In writing my book, Losing Control, in the late 1990s – a couple of years before 9/11 – I put it this way:

What should be expected is that new social movements will develop that are essentially anti-elite in nature and will draw their support from people, especially men, on the margins. In different contexts and circumstances, they may have their roots in political ideologies, religious beliefs, ethnic, nationalist or cultural identities, or a complex combination of several of these.

They may be focused on individuals or groups, but the most common feature is an opposition to existing centres of power … What can be said is that, on present trends, anti-elite action will be a core feature of the next 30 years – not so much a clash of civilizations, more an age of insurgencies.

This stemmed from the view that the primary factors in global insecurity were a combination of increasing socioeconomic divisions and environmental limits to growth coupled with a security strategy rooted in preserving the status quo. Woolsey’s “jungle full of snakes” could be seen as a consequence of this, but there would be military responses available to keep the lid on problems – “liddism” in short.

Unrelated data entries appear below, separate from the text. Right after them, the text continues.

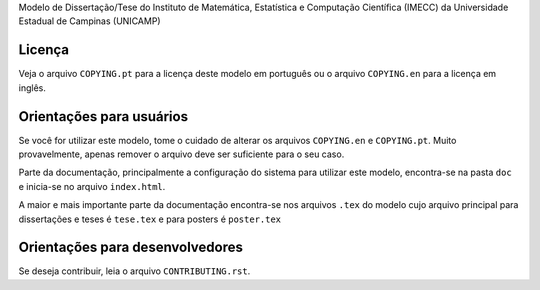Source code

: Modelo de Dissertação/Tese do Instituto de Matemática, Estatística e Computação
Científica (IMECC) da Universidade Estadual de Campinas (UNICAMP)

Licença
=======

Veja o arquivo ``COPYING.pt`` para a licença deste modelo em português ou o
arquivo ``COPYING.en`` para a licença em inglês.

Orientações para usuários
=========================

Se você for utilizar este modelo, tome o cuidado de alterar os arquivos
``COPYING.en`` e ``COPYING.pt``. Muito provavelmente, apenas remover o arquivo
deve ser suficiente para o seu caso.

Parte da documentação, principalmente a configuração do sistema para utilizar
este modelo, encontra-se na pasta ``doc`` e inicia-se no arquivo
``index.html``.

A maior e mais importante parte da documentação encontra-se nos arquivos
``.tex`` do modelo cujo arquivo principal para dissertações e teses é
``tese.tex`` e para posters é ``poster.tex``

Orientações para desenvolvedores
================================

Se deseja contribuir, leia o arquivo ``CONTRIBUTING.rst``.
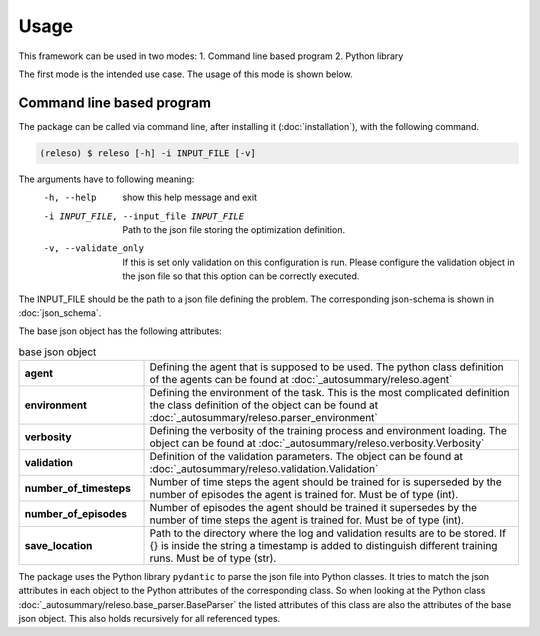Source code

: Usage
=====

This framework can be used in two modes:
1. Command line based program
2. Python library

The first mode is the intended use case. The usage of this mode is shown below.

Command line based program
--------------------------

The package can be called via command line, after installing it (:doc:`installation`), with the following command.

.. code-block:: console

    (releso) $ releso [-h] -i INPUT_FILE [-v]

The arguments have to following meaning:
  -h, --help            show this help message and exit
  -i INPUT_FILE, --input_file INPUT_FILE
                        Path to the json file storing the optimization definition.
  -v, --validate_only   If this is set only validation on this configuration is run. Please configure the validation
                        object in the json file so that this option can be correctly executed.

The INPUT_FILE should be the path to a json file defining the problem. The corresponding json-schema is shown in :doc:`json_schema`.

The base json object has the following attributes:

.. list-table:: base json object
    :widths: 25 75
    :header-rows: 0
    :stub-columns: 1

    * - agent
      - Defining the agent that is supposed to be used. The python class definition of the agents can be found at :doc:`_autosummary/releso.agent`
    * - environment
      - Defining the environment of the task. This is the most complicated definition the class definition of the object can be found at :doc:`_autosummary/releso.parser_environment`
    * - verbosity
      - Defining the verbosity of the training process and environment loading. The object can be found at :doc:`_autosummary/releso.verbosity.Verbosity`
    * - validation
      - Definition of the validation parameters. The object can be found at :doc:`_autosummary/releso.validation.Validation`
    * - number_of_timesteps
      - Number of time steps the agent should be trained for is superseded by the number of episodes the agent is trained for. Must be of type (int).
    * - number_of_episodes
      - Number of episodes the agent should be trained it supersedes by the number of time steps the agent is trained for. Must be of type (int).
    * - save_location
      - Path to the directory where the log and validation results are to be stored. If {} is inside the string a timestamp is added to distinguish different training runs. Must be of type (str).


The package uses the Python library ``pydantic`` to parse the json file into Python classes. It tries to match the json attributes in each object to the Python attributes of the corresponding class. So when looking at the Python class :doc:`_autosummary/releso.base_parser.BaseParser` the listed attributes of this class are also the attributes of the base json object. This also holds recursively for all referenced types.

More than two decades down the road, socioeconomic divisions have worsened, the concentration of wealth has reached levels best described as obscene and has even increased dramatically during the COVID-19 pandemic, itself leading to food shortages and increased poverty.

Meanwhile climate change is now with us, is accelerating towards climate breakdown with, once again, the greatest impact on marginalised societies. It therefore makes sense to see 9/11 primarily as an early and grievous manifestation of the weak taking up arms against the strong, and that military response in the current global security environment woefully misses the point.

At the very least there is an urgent need to rethink what we mean by security, and time is getting short to do that.